> [What is required] The expected answer is a copy of every line in the listing that has the word "Emote".

** Opening Materials provided block **

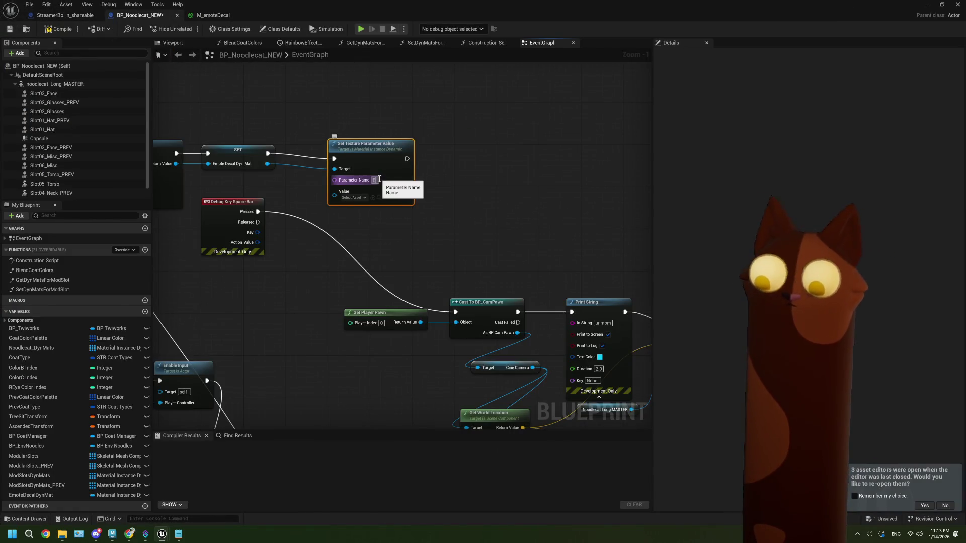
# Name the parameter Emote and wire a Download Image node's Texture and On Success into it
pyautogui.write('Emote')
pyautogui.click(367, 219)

** Closing Materials provided block **
** Opening Materials provided block **

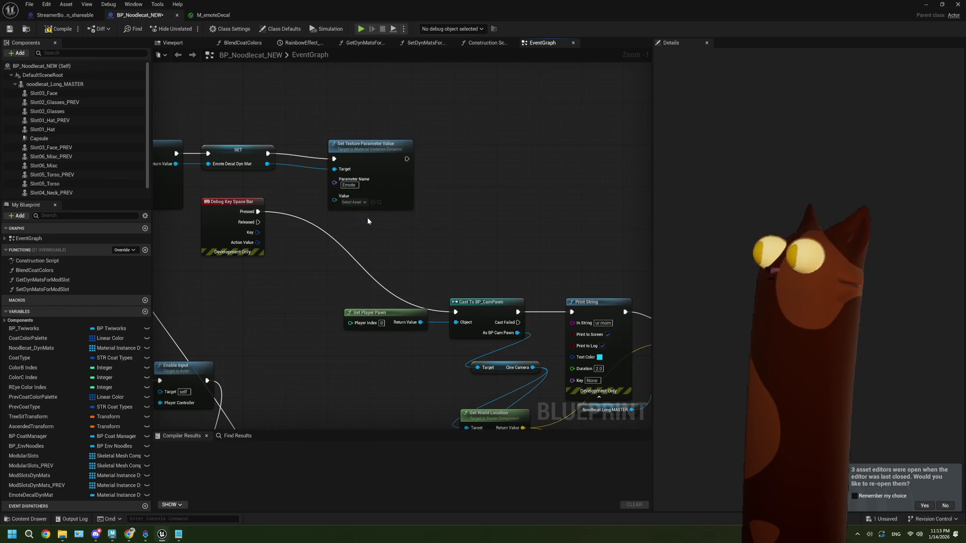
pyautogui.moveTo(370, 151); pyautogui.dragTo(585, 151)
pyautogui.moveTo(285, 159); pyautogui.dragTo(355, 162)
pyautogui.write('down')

** Closing Materials provided block **

> [Solution for this problem]
# Name the parameter Emote and wire a Download Image node's Texture and On Success into it
pyautogui.write('Emote')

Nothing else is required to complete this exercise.